Otto Kerner, Jr.
Early years and political rise
Otto Kerner attended to 1930, the Brown University in Providence and then studied until 1934 at Northwestern University law. Between 1930 and 1931 he also studied for a year at the University of Cambridge in England. In 1934 he joined the National Guard of Illinois. During the Second World War he was employed both in Europe and in the Pacific. Until 1946 he remained in active military service, then in the reserve. In 1954, he retired as a major general of the National Guard from all over from the military service. Between 1947 and 1954 he was United States Attorney for the Northern District of Illinois. From 1955 to 1960 he was a judge in Cook County. In 1960 he was set up by the Democratic Party as a candidate for the gubernatorial elections.
Governor of Illinois
After his successful election against the Republican incumbent William Stratton Kerner took up his new post on January 9, 1961. During his reign he promoted the economic development of his state and education policy. He campaigned for improvements in health care and called for equality in the allocation of jobs and housing. Through an amendment to the Constitution of Illinois, a state-wide unified court system was introduced in 1962. In November 1962 Illinois became the first state to ratify the 24th Amendment. In 1966, a first success of the economic policies of the governor showed because this year Illinois was the highest of any state in relation to the export of commercial goods. Otto Kerner was a member of several associations governor and gained a good reputation through its commitment to racial equality. These views he represented in a 1967 set up by U.S. President Lyndon B. Johnson Consultant Commission ( National Advisory Commision on Civil Disorders ).
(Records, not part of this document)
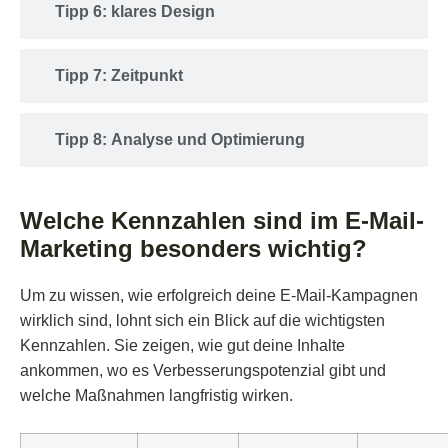
Tipp 6: klares Design
Tipp 7: Zeitpunkt
Tipp 8: Analyse und Optimierung
Welche Kennzahlen sind im E-Mail-
Marketing besonders wichtig?
Um zu wissen, wie erfolgreich deine E-Mail-Kampagnen
wirklich sind, lohnt sich ein Blick auf die wichtigsten
Kennzahlen. Sie zeigen, wie gut deine Inhalte
ankommen, wo es Verbesserungspotenzial gibt und
welche Maßnahmen langfristig wirken.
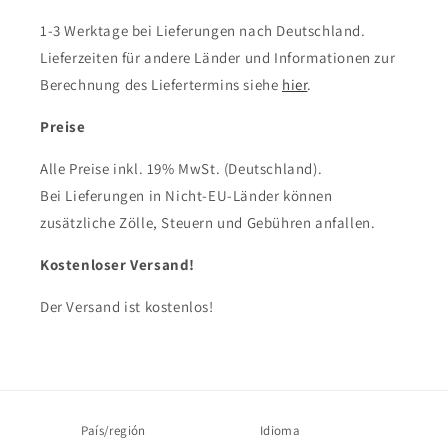
1-3 Werktage bei Lieferungen nach Deutschland.
Lieferzeiten für andere Länder und Informationen zur
Berechnung des Liefertermins siehe
hier
.
Preise
Alle Preise inkl. 19% MwSt. (Deutschland).
Bei Lieferungen in Nicht-EU-Länder können
zusätzliche Zölle, Steuern und Gebühren anfallen.
Kostenloser Versand!
Der Versand ist kostenlos!
País/región
Idioma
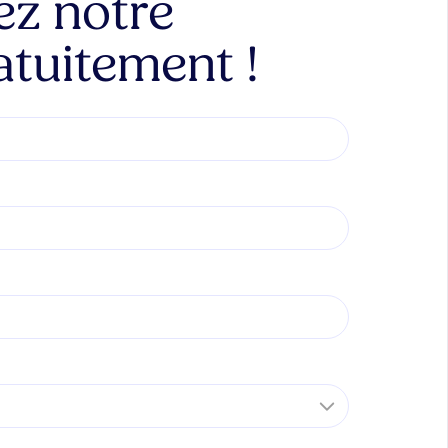
ez notre
atuitement !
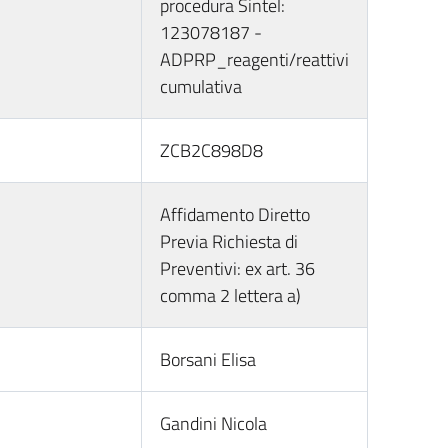
procedura Sintel:
123078187 -
ADPRP_reagenti/reattivi
cumulativa
ZCB2C898D8
Affidamento Diretto
Previa Richiesta di
Preventivi: ex art. 36
comma 2 lettera a)
Borsani Elisa
Gandini Nicola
Governor Kerner, who was re-elected in 1964, resigned on 21 May 1968 to take up the office of a judge of the Federal Court of Appeals for the Seventh District Court. This Court has already his father Otto Kerner Sr. had from 1939 belongs to 1952, who was also Attorney General of Illinois.
Until 1974 remained Kerner judge. His merits as governor were overshadowed by scandals surrounding his person. He was sentenced to imprisonment for various offenses, including bribery, perjury, mail fraud, tax evasion and stock fraud. These offenses he committed during his time as governor or as a judge. After being diagnosed with fatal cancer, he was released early from prison. He died shortly afterwards in 1976.